From my experience talking with people attending European medical schools (and with that as the caveat -- I haven't actually done rotations there), the biggest difference seems to be the role you are expected to take on the team. Namely, you are expected to make yourself part of the team. And to complicate matters, for you, it doesn't always happen naturally -- you are just supposed to figure it out. Usually third year is all about adjusting to this and figuring out the seemingly impossible task of making yourself part of the team when no one tells you what you're supposed to do. Doing this as a fourth year won't be fun.
If you do an inpatient rotation, you can expect to have anywhere from 3 to 7 patients (more on busy services), for which you will take primary responsibility. You should expect to write their admit note as well as daily progress notes, and both will be cosigned by your intern or resident. You may also be expected to dictate their discharge summaries (ask "how do I dictate here?" and they'll tell you whether there is a system where you can dictate it vs. an MD having to do it). You should write their orders to be cosigned by a resident or intern. Because the RNs won't be calling you directly at most hospitals, you should start each day by giving the RNs your number and asking them to call you if anything comes up with your patients. Really stay on top of this, because it's embarrasing not to know major events with your patients (and even though no one thought to tell you, everyone expects you to magically know). If this is an audition rotation, you should pay attention to the way your residents and interns are presenting and model your presentations after them. Make sure you get early feedback from more than one person about your presentations, as cultural differences probably affect this dramatically, and much of your attending evaluation comes from your presentations. Also get feedback on your notes, since this is another easy way to evaluate you. Finally, you should do little mini-presentations on topics of interest (preferably relevant to a question that came up discussing one of your patients) -- 10 minutes tops, single sided hand out for everyone on the team. One presentation every week or two should be sufficient. Run it by your chief resident before you do it to make sure the topic is good and so they can say to the attending "Oh, I think Blondbondgirl has a presentation on X! Do you want to hear it now?"

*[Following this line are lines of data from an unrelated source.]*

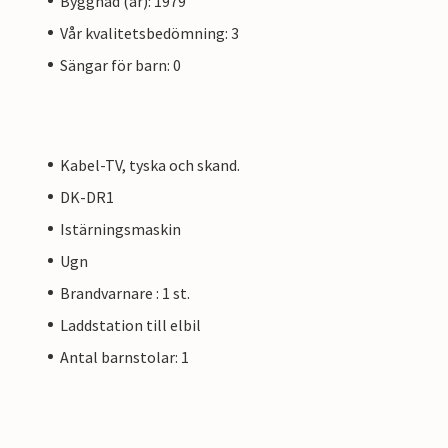
Byggnad (år): 1979
Vår kvalitetsbedömning: 3
Sängar för barn: 0
Kabel-TV, tyska och skand.
DK-DR1
Istärningsmaskin
Ugn
Brandvarnare : 1 st.
Laddstation till elbil
Antal barnstolar: 1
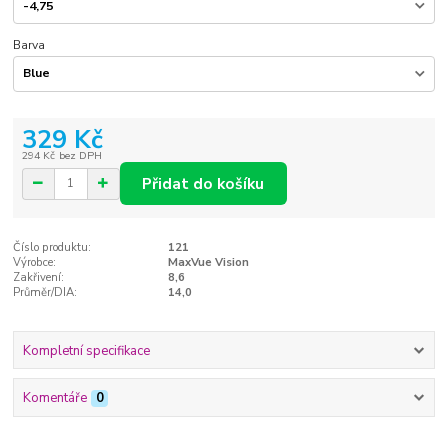
Barva
329 Kč
294 Kč
bez DPH
Přidat do košíku
Číslo produktu:
121
Výrobce:
MaxVue Vision
Zakřivení:
8,6
Průměr/DIA:
14,0
Kompletní specifikace
Komentáře
0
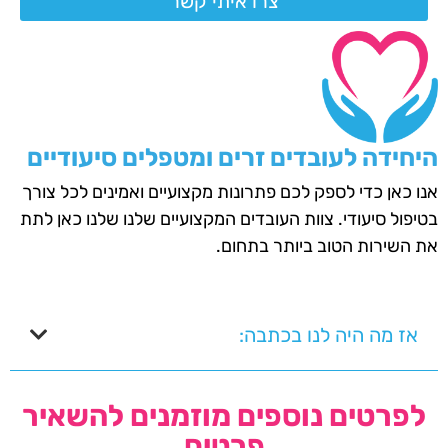
צרו איתי קשר
היחידה לעובדים זרים ומטפלים סיעודיים
אנו כאן כדי לספק לכם פתרונות מקצועיים ואמינים לכל צורך
בטיפול סיעודי. צוות העובדים המקצועיים שלנו שלנו כאן לתת
את השירות הטוב ביותר בתחום.
אז מה היה לנו בכתבה:
לפרטים נוספים מוזמנים להשאיר
פרטים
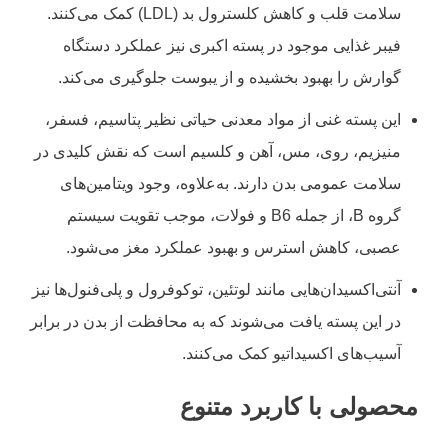
سلامت قلب و کاهش کلسترول بد (LDL) کمک می‌کنند.
فیبر غذایی موجود در پسته اکبری نیز عملکرد دستگاه
گوارش را بهبود بخشیده و از یبوست جلوگیری می‌کند.
این پسته غنی از مواد معدنی حیاتی نظیر پتاسیم، فسفر،
منیزیم، روی، مس، آهن و کلسیم است که نقش کلیدی در
سلامت عمومی بدن دارند. به‌علاوه، وجود ویتامین‌های
گروه B، از جمله B6 و فولات، موجب تقویت سیستم
عصبی، کاهش استرس و بهبود عملکرد مغز می‌شود.
آنتی‌اکسیدان‌هایی مانند لوتئین، توکوفرول و پلی‌فنول‌ها نیز
در این پسته یافت می‌شوند که به محافظت از بدن در برابر
آسیب‌های اکسیداتیو کمک می‌کنند.
محصولی با کاربرد متنوع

As far as the structure of the day, on my neurology rotation I arrived about 6:00, rounds were 7:00 to about 10 a.m. The period from 10-12 is the "hour of power" where you can get things done easily -- scheduling radiology studies, calling consults (who will often give you a very hard time if you call them after noon for anything other than an urgent issue), writing orders, placing notes on charts, talking to the nurses regarding what the plan is for the day, etc. 12-1 was a conference, then on non-call days finishing up work, dealing with issues that came up during the day, until done with work usually around 5 or 6 p.m., sign out to the on call team. If on call, obviously mix admitting in with all of this (try to see any new patient within 30 minutes of getting report, and have a note and preliminary orders by 1 hour from getting report) and you take sign out instead of giving it (although on many services as the med student you won't be expected to cross cover, on some you are and this is torture). If you are not cross covering anyone formally, talk to your intern or resident and see how you can help them with cross cover -- even little things like putting in IVs or drawing blood or putting in NG tubes can really take a lot of the load off them.

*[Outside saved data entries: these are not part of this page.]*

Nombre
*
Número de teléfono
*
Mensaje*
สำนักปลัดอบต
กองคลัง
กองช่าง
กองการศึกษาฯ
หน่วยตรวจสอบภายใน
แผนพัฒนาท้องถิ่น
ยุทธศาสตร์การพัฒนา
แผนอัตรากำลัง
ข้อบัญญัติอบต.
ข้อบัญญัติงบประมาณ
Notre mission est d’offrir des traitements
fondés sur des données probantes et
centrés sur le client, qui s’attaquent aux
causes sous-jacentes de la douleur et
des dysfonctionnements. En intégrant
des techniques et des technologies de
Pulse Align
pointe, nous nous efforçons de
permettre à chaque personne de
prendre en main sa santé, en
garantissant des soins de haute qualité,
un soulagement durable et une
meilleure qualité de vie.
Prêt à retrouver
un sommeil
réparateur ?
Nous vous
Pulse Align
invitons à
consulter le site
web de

As a fourth year, people want to see you acting at the level of an intern they want on their team. So, anything the intern is doing for his patients, you should be doing for yours. You won't always know the plan, but you are expected to look it up quickly and have some kind of plan by the time you present to your resident (unless there is something urgent/patient decompinsating, in which case you should bump it up quickly).
I've only spent 7 weeks on outpatient, so I can't help you much with the fam med thing -- maybe someone else can give you some pointers there.
Best,
Anka
p.s. If your sick, you should go in anyway. If your team isn't going home yet, you don't go home. And don't sit there asking if you can go home.